Correctness: I found no specific issue in the theoretical claims. In the experiments, MoCoGAN is the only baseline for video generation: have the authors considered the use of a non video-specific baseline like TimeGAN (which is used as a baseline for other experiments)? Another concern regarding the experimental setup is that it would be interesting to have information about the performance of COT-GAN without the W^mix trick. [EDIT post-rebuttal] This last comment has been covered by additional experiments provided in the rebuttal.

Clarity: The paper is well written. Still, it is a real pity that the discussion in Appendix A.3 is not included in the main paper. Though authors are of course not responsible for strict page limits, this discussion is (in my opinion) among the most important parts of the paper (especially the inequality derived from triangular inequality and remark A.3) and would deserve some room in the core of the paper.

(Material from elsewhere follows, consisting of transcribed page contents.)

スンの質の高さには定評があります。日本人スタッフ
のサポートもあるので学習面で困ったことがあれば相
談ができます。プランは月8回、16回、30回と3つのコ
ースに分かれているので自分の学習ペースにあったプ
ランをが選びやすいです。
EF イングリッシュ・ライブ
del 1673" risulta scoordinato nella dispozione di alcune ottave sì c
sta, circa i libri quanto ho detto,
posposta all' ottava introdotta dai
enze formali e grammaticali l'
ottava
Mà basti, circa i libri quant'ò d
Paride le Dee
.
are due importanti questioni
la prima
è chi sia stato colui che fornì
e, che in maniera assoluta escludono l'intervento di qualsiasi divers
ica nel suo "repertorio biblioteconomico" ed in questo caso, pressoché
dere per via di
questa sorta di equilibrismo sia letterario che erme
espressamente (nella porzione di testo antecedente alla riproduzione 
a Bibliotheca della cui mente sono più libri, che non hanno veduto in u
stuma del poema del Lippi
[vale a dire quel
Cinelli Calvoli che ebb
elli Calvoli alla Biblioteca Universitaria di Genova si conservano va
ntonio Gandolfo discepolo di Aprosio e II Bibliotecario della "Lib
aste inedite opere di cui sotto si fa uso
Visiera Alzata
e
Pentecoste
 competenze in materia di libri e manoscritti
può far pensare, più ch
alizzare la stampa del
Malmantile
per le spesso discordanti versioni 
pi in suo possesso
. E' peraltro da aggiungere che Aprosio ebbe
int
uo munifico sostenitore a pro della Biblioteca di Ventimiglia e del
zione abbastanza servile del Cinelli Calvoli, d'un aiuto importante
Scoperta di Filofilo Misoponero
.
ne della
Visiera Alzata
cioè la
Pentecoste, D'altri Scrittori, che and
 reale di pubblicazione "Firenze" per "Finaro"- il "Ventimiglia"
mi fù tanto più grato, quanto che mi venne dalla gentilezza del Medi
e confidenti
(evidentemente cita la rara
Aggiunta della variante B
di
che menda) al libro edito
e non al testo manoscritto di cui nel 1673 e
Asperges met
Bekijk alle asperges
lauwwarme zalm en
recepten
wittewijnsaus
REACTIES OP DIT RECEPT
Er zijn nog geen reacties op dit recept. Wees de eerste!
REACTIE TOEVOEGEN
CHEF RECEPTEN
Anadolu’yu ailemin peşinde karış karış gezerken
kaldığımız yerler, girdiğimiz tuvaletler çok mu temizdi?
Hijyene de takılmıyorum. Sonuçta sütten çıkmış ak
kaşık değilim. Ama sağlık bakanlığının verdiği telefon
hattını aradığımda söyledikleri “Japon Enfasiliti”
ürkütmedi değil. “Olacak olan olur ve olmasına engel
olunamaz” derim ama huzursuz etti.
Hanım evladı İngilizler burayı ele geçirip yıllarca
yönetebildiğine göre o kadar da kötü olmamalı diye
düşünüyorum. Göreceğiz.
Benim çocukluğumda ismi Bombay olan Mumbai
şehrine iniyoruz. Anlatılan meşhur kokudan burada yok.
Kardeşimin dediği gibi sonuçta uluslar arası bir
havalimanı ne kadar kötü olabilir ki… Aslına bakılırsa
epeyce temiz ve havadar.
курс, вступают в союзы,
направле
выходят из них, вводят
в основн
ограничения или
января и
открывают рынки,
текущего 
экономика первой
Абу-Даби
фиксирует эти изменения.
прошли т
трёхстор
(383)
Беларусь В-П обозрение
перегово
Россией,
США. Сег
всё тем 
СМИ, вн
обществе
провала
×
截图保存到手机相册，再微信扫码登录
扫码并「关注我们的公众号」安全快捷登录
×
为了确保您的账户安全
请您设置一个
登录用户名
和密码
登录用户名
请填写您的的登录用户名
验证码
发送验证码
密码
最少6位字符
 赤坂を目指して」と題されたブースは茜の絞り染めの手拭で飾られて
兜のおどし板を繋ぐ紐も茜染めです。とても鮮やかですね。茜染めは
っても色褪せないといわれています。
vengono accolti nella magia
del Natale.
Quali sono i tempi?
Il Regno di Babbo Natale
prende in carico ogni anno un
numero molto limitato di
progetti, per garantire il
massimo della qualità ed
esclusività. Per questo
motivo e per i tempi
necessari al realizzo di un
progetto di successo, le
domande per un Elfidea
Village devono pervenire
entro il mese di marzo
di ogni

Relation to Prior Work: Yes.

Reproducibility: Yes

Additional Feedback:

Review 4

Summary and Contributions: The paper proposes COT-GAN, a specialized GAN for implicit generative modeling sequential data. The success of COT-GAN comes from Causal Optimal Transport (COT) and a new, low-bias divergence for better learning of such models. The authors showed the effectiveness of such methods under synthetic cases and some simple real-world cases.

Strengths: 1. Sufficient discussion of previous challenges in modeling sequential data. 2. Theory-driven method development and good practice-theory consistency.

Weaknesses: 1. The experiment is weak. To be honest the freedom in terms of independent dimensionality of the chosen data may not be very high, since these data have rather limited mode. This may leave the success of training the model on some rich-information dataset (like observation of particle interactions in physics research) questionable. (wrong suggestion) 2. To me the construction of the theory could use more illustration and intermediate experiments to further verify their conclusions. (maybe inappropriate suggestion) 3. Compared to TimeGAN, some important baselines, like WaveGAN is missing. (addressed)

Correctness: I tend to admit the correctness of the methods proposed in this paper.

Clarity: In general, yes.

Relation to Prior Work: To me the connection of the improved OT loss and the idea of using causal optimal transport are rather independent to each other. Still not sure to what extent this work could differ from previous similar attempts.

Reproducibility: Yes

Additional Feedback: After having had a discussion of the paper, I feel the rebuttal and other reviewers have convinced me about the good nature of the paper. However I still don't feel I have completely understood the paper and thus I would give a score of 7 with lower confidence 2.